__Фрагмент документа__
Тем не менее в 2016 году экономическая ситуация все-таки начала работать на деэскалацию конфликта с Западом. Недаром возник такой ажиотаж вокруг экономического форума в Санкт-Петербурге и каждодневное обсуждение темы снятия экономических санкций Евросоюза. Идеология, которая обеспечивает легитимность действующей власти, не позволит вернуться к курсу премьера Дмитрия Медведева на «партнерство с Западом ради модернизации» и даже к соответствующей риторике. Однако Кремль, возможно, готов к разрядке напряженности — если сможет в выгодном для себя свете подать это внутренней аудитории и создать впечатление, что Запад в конце концов уступил и впредь будет относиться к России как к равному партнеру.

Лозунг сегодняшнего дня — опора на собственные силы, но одновременно и неприятие изоляционизма. Внутренние экономические потребности России и ее заявка на статус великой державы обусловливают необходимость сотрудничества как с Востоком, так и с Западом. Однако Россия пока не нашла ответа на вопрос, как развивать сотрудничество с Западом и тем самым сближаться с ним, не подвергая опасности существующую в стране политическую систему. На Востоке России нужно найти способ не поддаться Китаю, обладающему подавляющим экономическим и демографическим превосходством, ибо в противном случае она может фактически утратить контроль над значительной частью своей территории и природных богатств.

Наиболее очевидный способ разрешить эти дилеммы — глубокие экономические реформы на основе политической демократизации, но такой вариант, увы, сегодня маловероятен.

Почему внимание России до сих пор приковано к США?

Нет, Соединенные Штаты уже не «враг номер один» — теперь это международный терроризм. Но антиамериканская кампания в СМИ, хотя ее интенсивность и снизилась, остается эффективным инструментом внутриполитической консолидации. США обвиняют в том, что они готовы сотрудничать с Россией в борьбе с террором только на словах, претендуют на мировое господство, вмешиваются в дела постсоветских государств и стремятся подорвать политический строй России. Пока власть считает главной внутренней угрозой либеральную оппозицию, противостояние с Вашингтоном останется важным инструментом внутренней политики. Эта ситуация может измениться, если в результате экономического кризиса в стране серьезно вырастет популярность коммунистов.

Как будут развиваться отношения России с США?

__Рабочая инструкция A__
Что, согласно фрагменту о внешней политике России, теперь считается «врагом номер один» вместо Соединенных Штатов?
__Рабочая инструкция B__
Воспроизведите без изменений часть фрагмента о внешней политике России от слов «Нет, Соединенные Штаты» вплоть до слов «вырастет популярность коммунистов.» включительно.
__Рабочая инструкция C__
Продолжите фрагмент о внешней политике России, начиная сразу после его последнего предложения.

__Исходные данные__
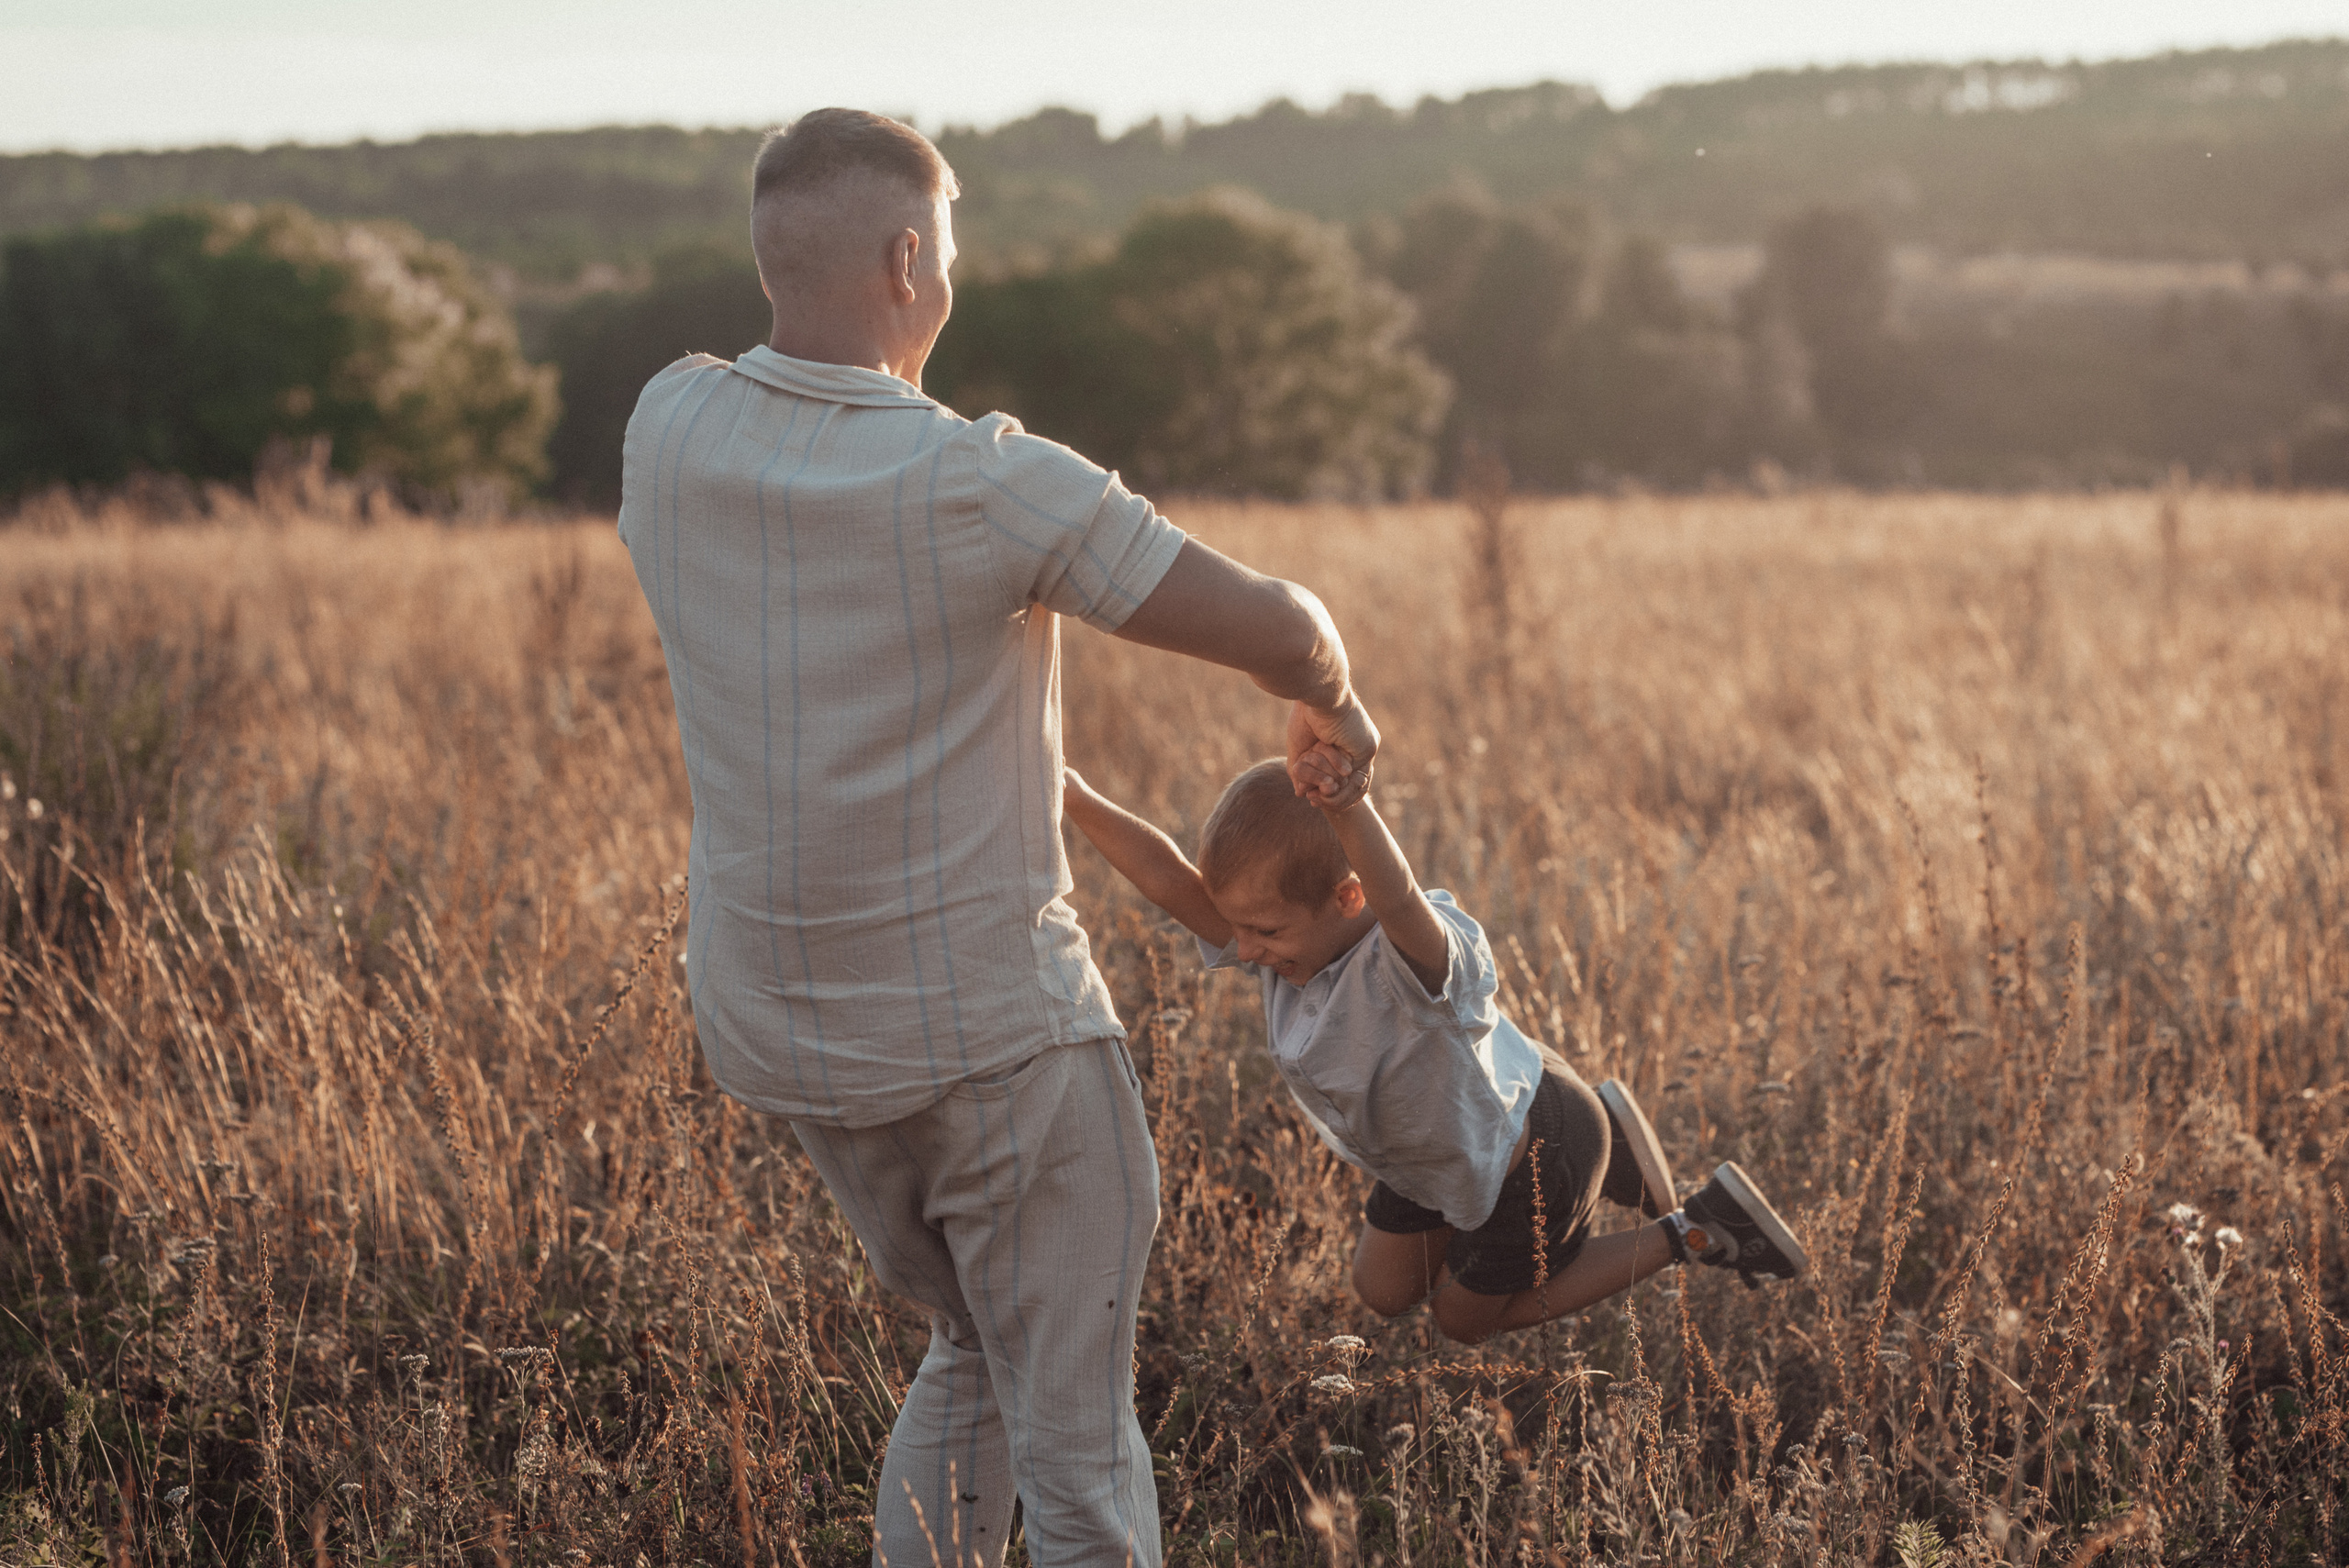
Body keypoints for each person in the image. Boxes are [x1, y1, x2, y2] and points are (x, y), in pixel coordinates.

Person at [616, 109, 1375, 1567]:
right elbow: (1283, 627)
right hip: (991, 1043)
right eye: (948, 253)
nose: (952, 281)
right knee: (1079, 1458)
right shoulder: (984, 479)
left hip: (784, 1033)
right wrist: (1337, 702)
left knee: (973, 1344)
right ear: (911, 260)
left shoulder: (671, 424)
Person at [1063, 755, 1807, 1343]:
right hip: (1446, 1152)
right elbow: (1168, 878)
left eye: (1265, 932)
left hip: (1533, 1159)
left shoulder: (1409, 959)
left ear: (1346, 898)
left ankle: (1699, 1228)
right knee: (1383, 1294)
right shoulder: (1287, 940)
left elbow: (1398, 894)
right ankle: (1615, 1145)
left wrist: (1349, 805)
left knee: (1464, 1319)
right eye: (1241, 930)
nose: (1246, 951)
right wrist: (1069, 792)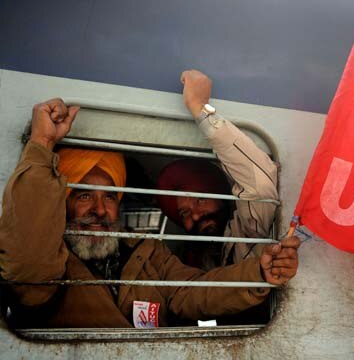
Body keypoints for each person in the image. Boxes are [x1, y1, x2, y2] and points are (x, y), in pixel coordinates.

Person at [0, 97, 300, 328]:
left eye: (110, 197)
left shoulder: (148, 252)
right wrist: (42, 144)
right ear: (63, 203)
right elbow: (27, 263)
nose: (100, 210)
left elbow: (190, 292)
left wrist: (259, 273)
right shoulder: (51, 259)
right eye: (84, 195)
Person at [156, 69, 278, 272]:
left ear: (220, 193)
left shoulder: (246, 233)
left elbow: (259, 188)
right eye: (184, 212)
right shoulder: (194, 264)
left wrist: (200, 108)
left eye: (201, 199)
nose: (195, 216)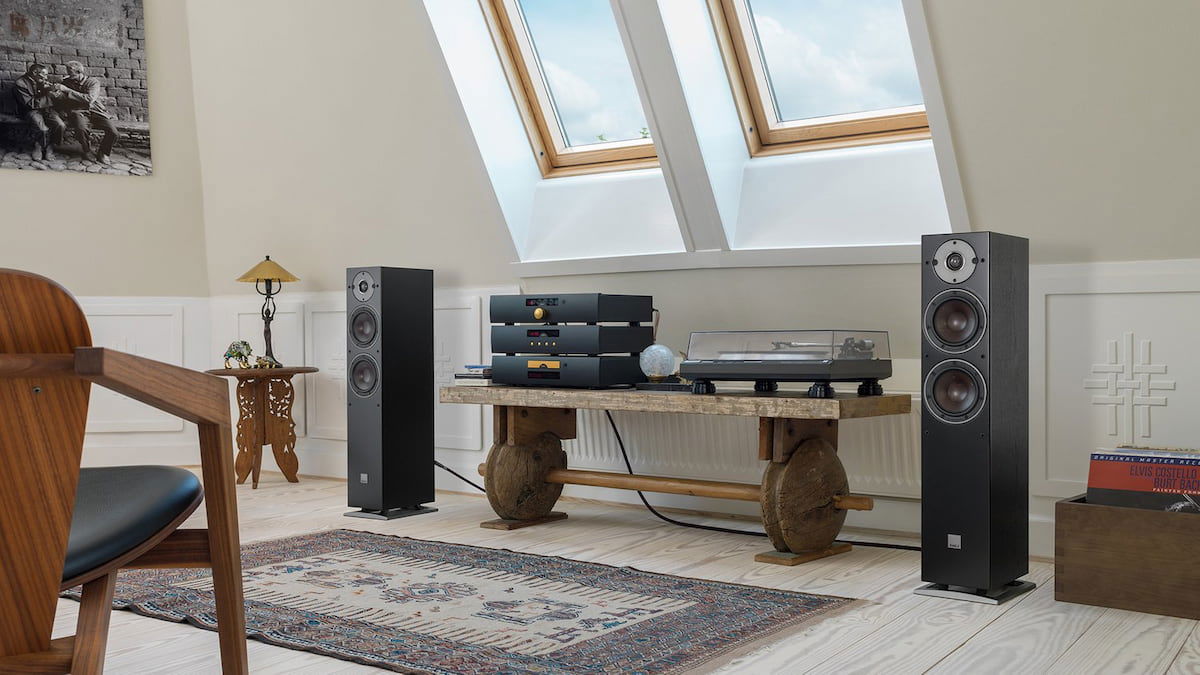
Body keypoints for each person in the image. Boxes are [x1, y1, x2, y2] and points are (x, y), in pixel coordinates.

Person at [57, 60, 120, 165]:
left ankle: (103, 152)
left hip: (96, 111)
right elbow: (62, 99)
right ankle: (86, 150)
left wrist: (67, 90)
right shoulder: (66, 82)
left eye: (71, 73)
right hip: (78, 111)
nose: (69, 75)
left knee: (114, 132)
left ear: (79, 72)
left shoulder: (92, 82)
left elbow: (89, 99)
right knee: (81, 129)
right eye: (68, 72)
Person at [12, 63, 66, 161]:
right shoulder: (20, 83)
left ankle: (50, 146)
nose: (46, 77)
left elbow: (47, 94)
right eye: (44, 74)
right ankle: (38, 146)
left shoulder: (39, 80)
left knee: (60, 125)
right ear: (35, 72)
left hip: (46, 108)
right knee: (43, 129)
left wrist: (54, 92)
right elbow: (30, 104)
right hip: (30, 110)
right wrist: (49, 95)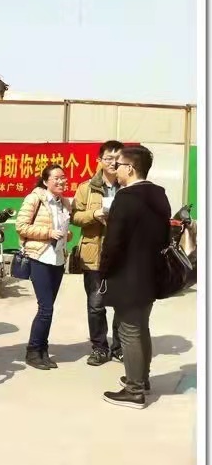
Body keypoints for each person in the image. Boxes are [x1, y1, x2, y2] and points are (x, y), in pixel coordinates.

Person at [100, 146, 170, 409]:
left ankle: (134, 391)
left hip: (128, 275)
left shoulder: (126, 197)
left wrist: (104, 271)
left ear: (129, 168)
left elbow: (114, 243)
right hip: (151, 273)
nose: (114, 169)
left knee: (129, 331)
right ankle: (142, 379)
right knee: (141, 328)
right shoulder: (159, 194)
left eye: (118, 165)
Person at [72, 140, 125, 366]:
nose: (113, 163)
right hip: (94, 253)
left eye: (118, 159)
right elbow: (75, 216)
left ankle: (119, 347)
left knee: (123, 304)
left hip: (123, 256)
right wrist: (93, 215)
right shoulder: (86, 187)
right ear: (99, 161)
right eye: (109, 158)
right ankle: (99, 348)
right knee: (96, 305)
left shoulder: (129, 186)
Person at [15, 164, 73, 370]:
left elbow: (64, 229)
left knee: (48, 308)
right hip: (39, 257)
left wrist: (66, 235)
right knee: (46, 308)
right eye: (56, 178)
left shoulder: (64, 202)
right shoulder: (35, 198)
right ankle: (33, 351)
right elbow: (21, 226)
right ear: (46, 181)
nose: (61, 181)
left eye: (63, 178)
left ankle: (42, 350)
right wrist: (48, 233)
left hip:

__Результат задания A__
Международный терроризм.

__Результат задания B__
Нет, Соединенные Штаты уже не «враг номер один» — теперь это международный терроризм. Но антиамериканская кампания в СМИ, хотя ее интенсивность и снизилась, остается эффективным инструментом внутриполитической консолидации. США обвиняют в том, что они готовы сотрудничать с Россией в борьбе с террором только на словах, претендуют на мировое господство, вмешиваются в дела постсоветских государств и стремятся подорвать политический строй России. Пока власть считает главной внутренней угрозой либеральную оппозицию, противостояние с Вашингтоном останется важным инструментом внутренней политики. Эта ситуация может измениться, если в результате экономического кризиса в стране серьезно вырастет популярность коммунистов.

__Результат задания C__
Россия не будет держаться русла американской внешней политики и продолжит сотрудничать с антиамерикански настроенными режимами и движениями (за исключением бесспорно террористических группировок). Москва будет активно сопротивляться экономической и политической экспансии Запада на постсоветском пространстве и требовать, чтобы Вашингтон вел с ней переговоры и шел на компромиссы по всем вопросам, вызывающим разногласия, а не пытался ее игнорировать или «обойти».

Хотелось бы надеяться, что относительно улучшатся условия для  сотрудничества по вопросам деэскалации военной конфронтации в Европе и Арктике, ограничения и нераспространения ядерных вооружений. К примеру, прецедент, созданный соглашением с Ираном, можно будет применить к другим странам, в частности к Северной Корее. Не исключено, что Москва проявит гибкость в Сирии, а также на Украине, откуда на определенных условиях будут выведены так называемые добровольцы и отпускники из состава регулярных войск, о которых в прошлом году говорил Захарченко.

Когда в Сирию был отправлен российский военный контингент, звучали опасения, что Москва переоценила свои возможности. Что можно сказать об этом сейчас?

Частичное сокращение масштабов операции, о котором Путин объявил в марте 2016 года, продемонстрировало, что Россия может быть гибкой и способна ограничивать свои затраты. Другое дело, что контрнаступление террористов ставит перед Москвой сложные вопросы: как добиться победы без ввода сухопутных войск и как, если войска все же придется ввести, не увязнуть в «новом Афганистане».

Что представляет собой внешнеполитическая доктрина Путина после аннексии Крыма?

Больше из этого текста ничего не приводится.